### Exercise
Print the whole listing again exactly, keeping no pictures in it.

>>>

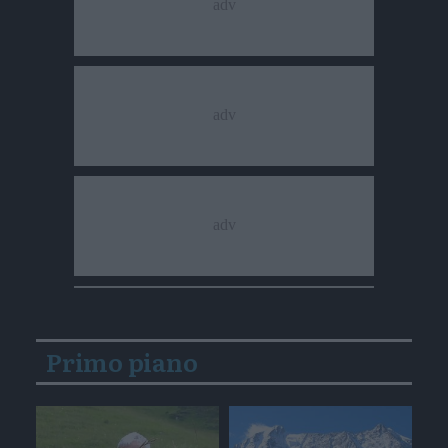
Primo piano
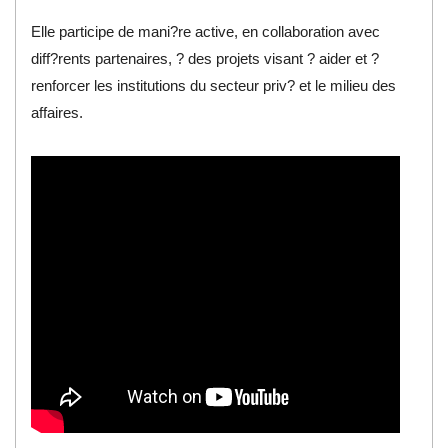
Elle participe de mani?re active, en collaboration avec
diff?rents partenaires, ? des projets visant ? aider et ?
renforcer les institutions du secteur priv? et le milieu des
affaires.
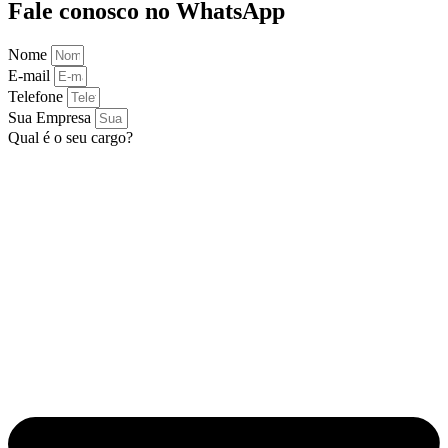
Fale conosco no WhatsApp
Nome
E-mail
Telefone
Sua Empresa
Qual é o seu cargo?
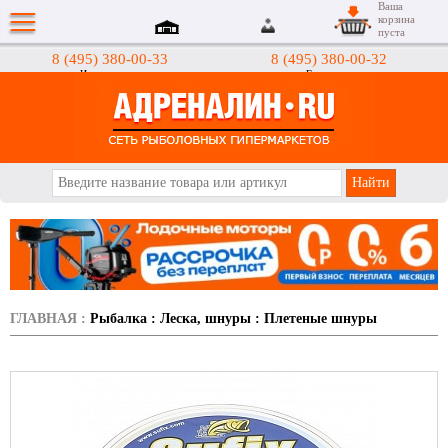
Ваша
корзина
пуста
8 (495) 380-00-33
8 (495) 380-00-32
Интернет-магазин
Гипермаркеты
АДРЕНАЛИН.RU
ГЛАВНАЯ
:
Рыбалка
:
Леска, шнуры
:
Плетеные шнуры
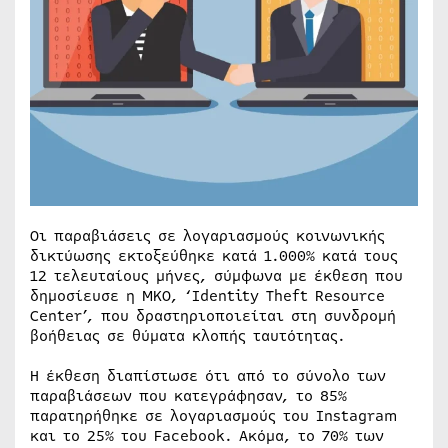
Οι παραβιάσεις σε λογαριασμούς κοινωνικής
δικτύωσης εκτοξεύθηκε κατά 1.000% κατά τους
12 τελευταίους μήνες, σύμφωνα με έκθεση που
δημοσίευσε η ΜΚΟ, ‘Identity Theft Resource
Center’, που δραστηριοποιείται στη συνδρομή
βοήθειας σε θύματα κλοπής ταυτότητας.
Η έκθεση διαπίστωσε ότι από το σύνολο των
παραβιάσεων που κατεγράφησαν, το 85%
παρατηρήθηκε σε λογαριασμούς του Instagram
και το 25% του Facebook. Ακόμα, το 70% των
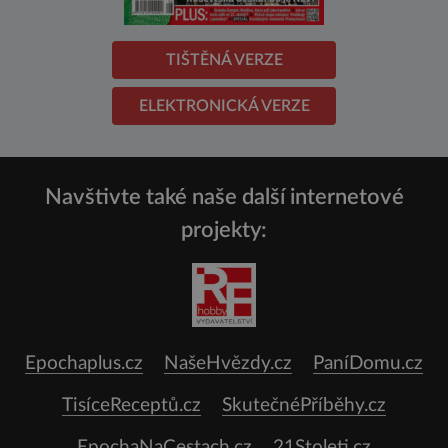
TIŠTĚNÁ VERZE
ELEKTRONICKÁ VERZE
Navštivte také naše další internetové
projekty:
Epochaplus.cz
NašeHvězdy.cz
PaníDomu.cz
TisíceReceptů.cz
SkutečnéPříběhy.cz
EpochaNaCestach.cz
21Stoleti.cz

<<<

### Answer section
Primo piano
Elle participe de mani?re active, en collaboration avec
diff?rents partenaires, ? des projets visant ? aider et ?
renforcer les institutions du secteur priv? et le milieu des
affaires.
Fale conosco no WhatsApp
Nome
E-mail
Telefone
Sua Empresa
Qual é o seu cargo?
Ваша
корзина
пуста
8 (495) 380-00-33
8 (495) 380-00-32
Интернет-магазин
Гипермаркеты
АДРЕНАЛИН.RU
ГЛАВНАЯ
:
Рыбалка
:
Леска, шнуры
:
Плетеные шнуры
Οι παραβιάσεις σε λογαριασμούς κοινωνικής
δικτύωσης εκτοξεύθηκε κατά 1.000% κατά τους
12 τελευταίους μήνες, σύμφωνα με έκθεση που
δημοσίευσε η ΜΚΟ, ‘Identity Theft Resource
Center’, που δραστηριοποιείται στη συνδρομή
βοήθειας σε θύματα κλοπής ταυτότητας.
Η έκθεση διαπίστωσε ότι από το σύνολο των
παραβιάσεων που κατεγράφησαν, το 85%
παρατηρήθηκε σε λογαριασμούς του Instagram
και το 25% του Facebook. Ακόμα, το 70% των
TIŠTĚNÁ VERZE
ELEKTRONICKÁ VERZE
Navštivte také naše další internetové
projekty:
Epochaplus.cz
NašeHvězdy.cz
PaníDomu.cz
TisíceReceptů.cz
SkutečnéPříběhy.cz
EpochaNaCestach.cz
21Stoleti.cz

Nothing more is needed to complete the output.